*ACTION ITEM*
What is the number of lines in the entries that include the word "chính"? Respond with the number only.

*** Opening of DATA PROVIDED ***

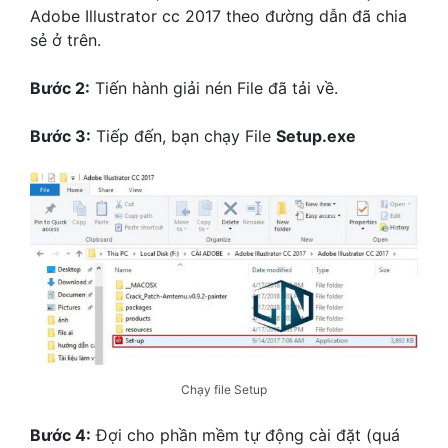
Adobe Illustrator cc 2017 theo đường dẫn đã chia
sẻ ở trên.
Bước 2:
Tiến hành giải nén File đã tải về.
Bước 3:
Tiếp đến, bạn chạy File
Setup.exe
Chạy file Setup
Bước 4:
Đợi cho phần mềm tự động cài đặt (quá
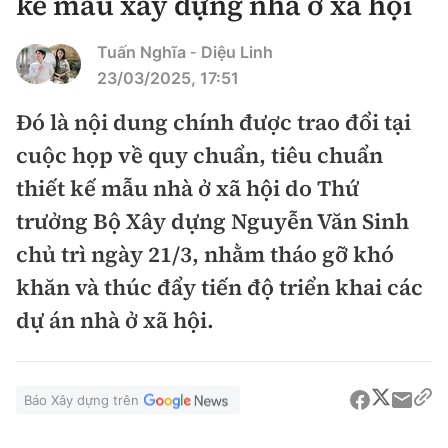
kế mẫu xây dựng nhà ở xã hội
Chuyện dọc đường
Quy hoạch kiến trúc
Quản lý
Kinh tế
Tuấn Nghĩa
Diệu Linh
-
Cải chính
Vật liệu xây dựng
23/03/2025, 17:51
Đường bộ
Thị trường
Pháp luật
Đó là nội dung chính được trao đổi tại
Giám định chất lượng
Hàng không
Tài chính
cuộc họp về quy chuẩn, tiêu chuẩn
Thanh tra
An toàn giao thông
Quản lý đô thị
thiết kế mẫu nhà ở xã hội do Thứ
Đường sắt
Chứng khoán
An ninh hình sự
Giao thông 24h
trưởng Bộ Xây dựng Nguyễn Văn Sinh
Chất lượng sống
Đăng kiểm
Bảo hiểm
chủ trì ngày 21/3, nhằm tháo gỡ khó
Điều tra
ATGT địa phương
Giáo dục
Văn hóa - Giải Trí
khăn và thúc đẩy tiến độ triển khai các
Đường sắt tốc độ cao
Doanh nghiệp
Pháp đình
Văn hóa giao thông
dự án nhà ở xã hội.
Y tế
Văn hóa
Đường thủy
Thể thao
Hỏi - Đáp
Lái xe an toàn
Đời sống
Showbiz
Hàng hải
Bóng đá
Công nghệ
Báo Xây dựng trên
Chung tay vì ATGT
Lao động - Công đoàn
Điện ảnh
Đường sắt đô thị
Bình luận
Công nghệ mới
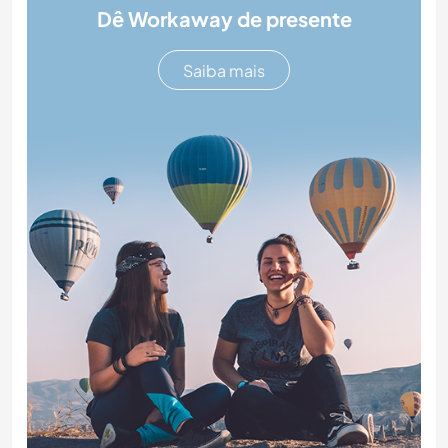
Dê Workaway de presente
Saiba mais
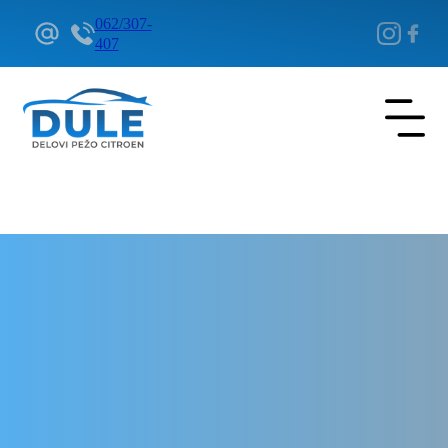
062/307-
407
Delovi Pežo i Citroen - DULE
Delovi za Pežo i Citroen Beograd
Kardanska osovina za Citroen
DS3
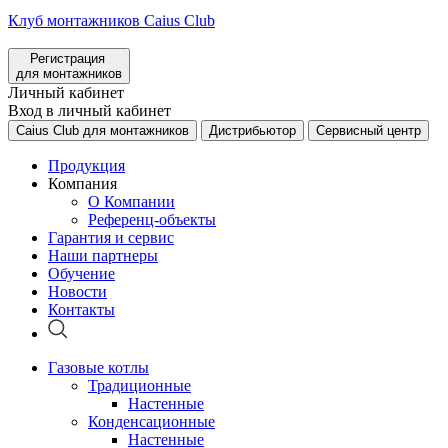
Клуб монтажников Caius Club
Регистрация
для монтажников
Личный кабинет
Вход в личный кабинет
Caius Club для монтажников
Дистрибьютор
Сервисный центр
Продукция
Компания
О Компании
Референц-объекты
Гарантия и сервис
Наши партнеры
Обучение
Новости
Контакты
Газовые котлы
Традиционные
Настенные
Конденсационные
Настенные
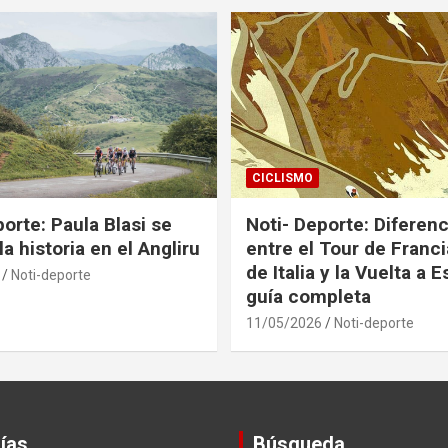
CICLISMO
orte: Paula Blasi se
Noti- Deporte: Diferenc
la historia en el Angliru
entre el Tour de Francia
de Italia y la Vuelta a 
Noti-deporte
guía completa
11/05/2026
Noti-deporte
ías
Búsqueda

*** Close of DATA PROVIDED ***
*** Opening of DATA PROVIDED ***

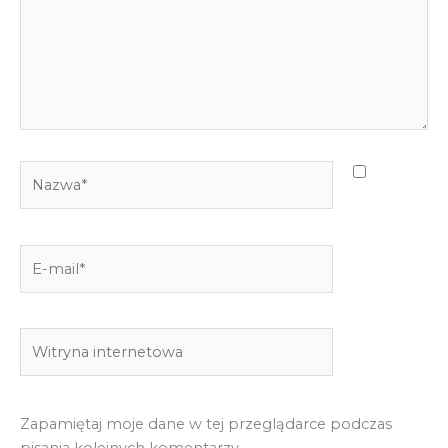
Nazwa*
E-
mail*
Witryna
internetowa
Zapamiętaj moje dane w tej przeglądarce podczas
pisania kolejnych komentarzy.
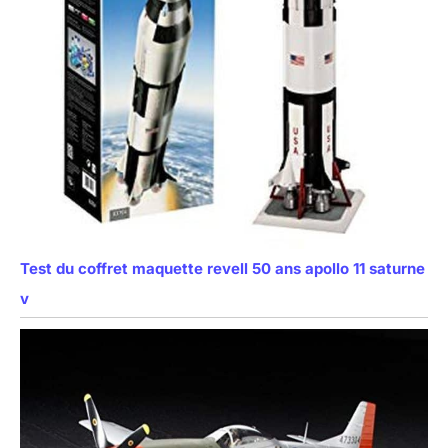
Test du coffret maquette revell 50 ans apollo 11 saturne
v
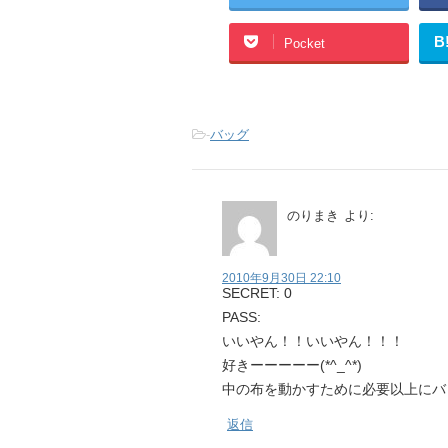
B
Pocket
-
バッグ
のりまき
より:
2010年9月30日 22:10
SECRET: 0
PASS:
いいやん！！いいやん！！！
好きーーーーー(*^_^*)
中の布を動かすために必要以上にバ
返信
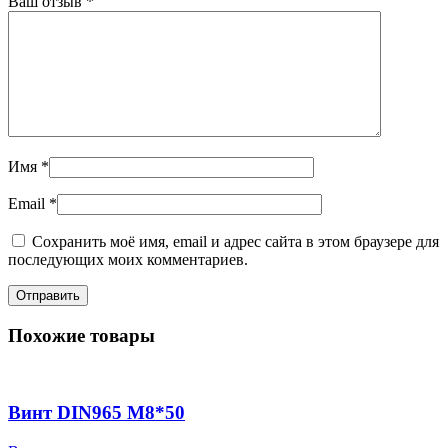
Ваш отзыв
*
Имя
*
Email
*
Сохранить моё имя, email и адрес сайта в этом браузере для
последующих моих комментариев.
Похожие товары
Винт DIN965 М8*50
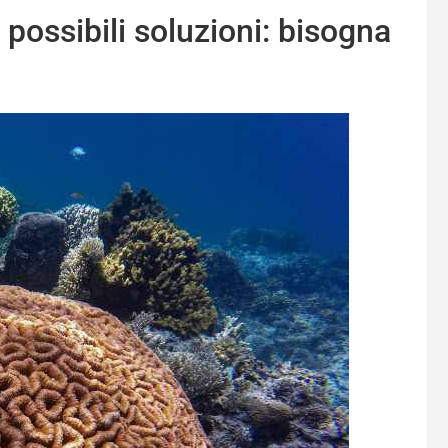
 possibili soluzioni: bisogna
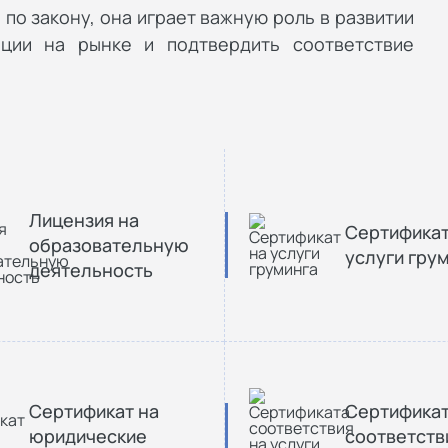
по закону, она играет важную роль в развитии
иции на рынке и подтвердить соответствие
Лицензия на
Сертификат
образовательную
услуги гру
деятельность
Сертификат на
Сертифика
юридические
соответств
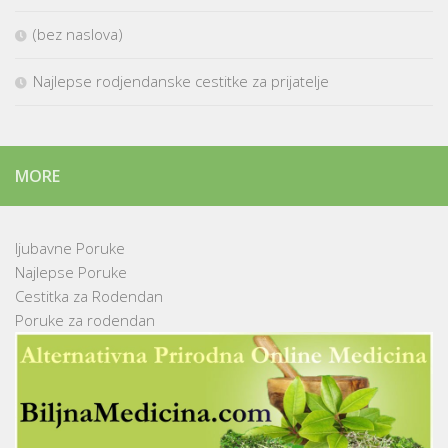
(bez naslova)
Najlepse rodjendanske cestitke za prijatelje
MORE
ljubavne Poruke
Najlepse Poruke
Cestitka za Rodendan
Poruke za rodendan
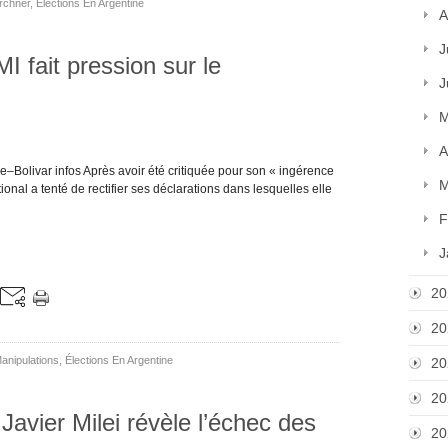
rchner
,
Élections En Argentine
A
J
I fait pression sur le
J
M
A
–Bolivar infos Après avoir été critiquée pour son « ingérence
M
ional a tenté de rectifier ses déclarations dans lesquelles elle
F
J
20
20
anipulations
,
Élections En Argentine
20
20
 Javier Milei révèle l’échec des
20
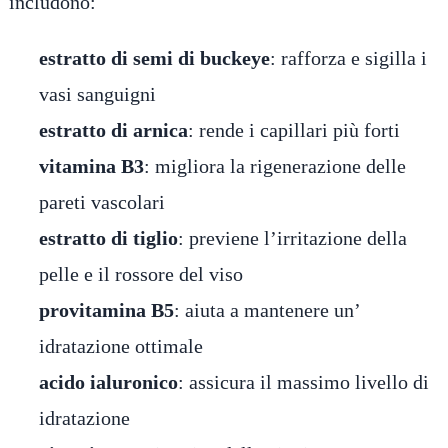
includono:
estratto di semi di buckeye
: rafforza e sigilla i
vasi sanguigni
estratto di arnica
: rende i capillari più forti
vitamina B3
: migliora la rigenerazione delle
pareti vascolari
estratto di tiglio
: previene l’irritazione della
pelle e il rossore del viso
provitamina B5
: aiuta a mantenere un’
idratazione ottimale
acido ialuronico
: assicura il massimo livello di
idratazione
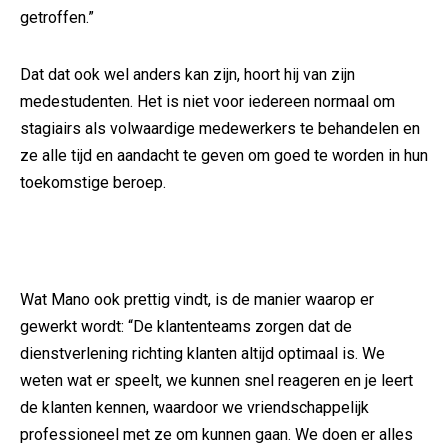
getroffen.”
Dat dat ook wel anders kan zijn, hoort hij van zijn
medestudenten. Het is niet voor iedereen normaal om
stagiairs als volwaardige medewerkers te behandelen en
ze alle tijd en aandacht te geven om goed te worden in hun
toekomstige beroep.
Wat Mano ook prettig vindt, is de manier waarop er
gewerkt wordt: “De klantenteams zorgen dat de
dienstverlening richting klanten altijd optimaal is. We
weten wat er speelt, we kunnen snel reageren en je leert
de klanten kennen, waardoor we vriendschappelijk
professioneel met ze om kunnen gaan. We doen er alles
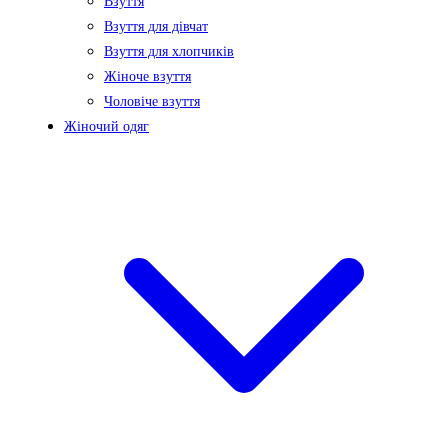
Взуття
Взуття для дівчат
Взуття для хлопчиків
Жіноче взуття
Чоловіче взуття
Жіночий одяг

*** Close of DATA PROVIDED ***
*** Opening of DATA PROVIDED ***

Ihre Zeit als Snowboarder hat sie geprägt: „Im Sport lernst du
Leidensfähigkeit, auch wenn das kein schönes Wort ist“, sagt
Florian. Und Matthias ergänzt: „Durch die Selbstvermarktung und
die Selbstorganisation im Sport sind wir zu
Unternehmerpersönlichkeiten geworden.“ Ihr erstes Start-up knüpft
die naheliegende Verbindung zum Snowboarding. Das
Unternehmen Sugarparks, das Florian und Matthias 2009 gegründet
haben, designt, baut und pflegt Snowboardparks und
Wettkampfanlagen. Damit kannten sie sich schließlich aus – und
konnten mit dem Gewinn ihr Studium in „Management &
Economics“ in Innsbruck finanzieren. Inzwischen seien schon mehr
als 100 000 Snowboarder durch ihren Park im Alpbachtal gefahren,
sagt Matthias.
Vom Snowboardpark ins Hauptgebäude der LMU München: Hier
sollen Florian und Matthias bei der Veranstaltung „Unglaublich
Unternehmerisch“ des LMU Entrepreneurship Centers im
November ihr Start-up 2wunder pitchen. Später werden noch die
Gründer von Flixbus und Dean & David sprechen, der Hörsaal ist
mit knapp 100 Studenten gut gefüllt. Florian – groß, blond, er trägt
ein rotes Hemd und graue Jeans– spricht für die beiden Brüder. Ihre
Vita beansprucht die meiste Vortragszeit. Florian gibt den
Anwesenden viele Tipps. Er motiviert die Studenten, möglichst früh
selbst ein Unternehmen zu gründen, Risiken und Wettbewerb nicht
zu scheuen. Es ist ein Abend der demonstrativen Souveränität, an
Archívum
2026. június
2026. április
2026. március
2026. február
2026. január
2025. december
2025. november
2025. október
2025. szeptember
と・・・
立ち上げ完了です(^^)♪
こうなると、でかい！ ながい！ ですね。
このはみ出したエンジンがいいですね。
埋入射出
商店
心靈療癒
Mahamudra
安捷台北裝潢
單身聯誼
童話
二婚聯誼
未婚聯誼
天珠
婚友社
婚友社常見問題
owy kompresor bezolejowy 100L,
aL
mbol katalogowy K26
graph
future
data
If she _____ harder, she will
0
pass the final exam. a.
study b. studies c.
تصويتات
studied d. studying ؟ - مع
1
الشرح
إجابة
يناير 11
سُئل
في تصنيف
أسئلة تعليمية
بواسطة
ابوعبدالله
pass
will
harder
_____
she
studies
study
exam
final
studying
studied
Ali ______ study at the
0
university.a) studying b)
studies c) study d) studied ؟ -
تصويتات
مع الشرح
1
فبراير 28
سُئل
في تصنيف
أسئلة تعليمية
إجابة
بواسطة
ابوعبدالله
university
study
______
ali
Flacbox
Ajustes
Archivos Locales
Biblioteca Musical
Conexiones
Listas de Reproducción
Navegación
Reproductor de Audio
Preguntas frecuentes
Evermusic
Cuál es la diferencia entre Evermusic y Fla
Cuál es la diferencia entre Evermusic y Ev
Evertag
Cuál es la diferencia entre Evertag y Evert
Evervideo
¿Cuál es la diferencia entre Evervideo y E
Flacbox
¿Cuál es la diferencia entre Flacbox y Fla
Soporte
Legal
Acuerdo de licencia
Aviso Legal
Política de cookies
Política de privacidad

*** Close of DATA PROVIDED ***

*SOLVED EXERCISE*
3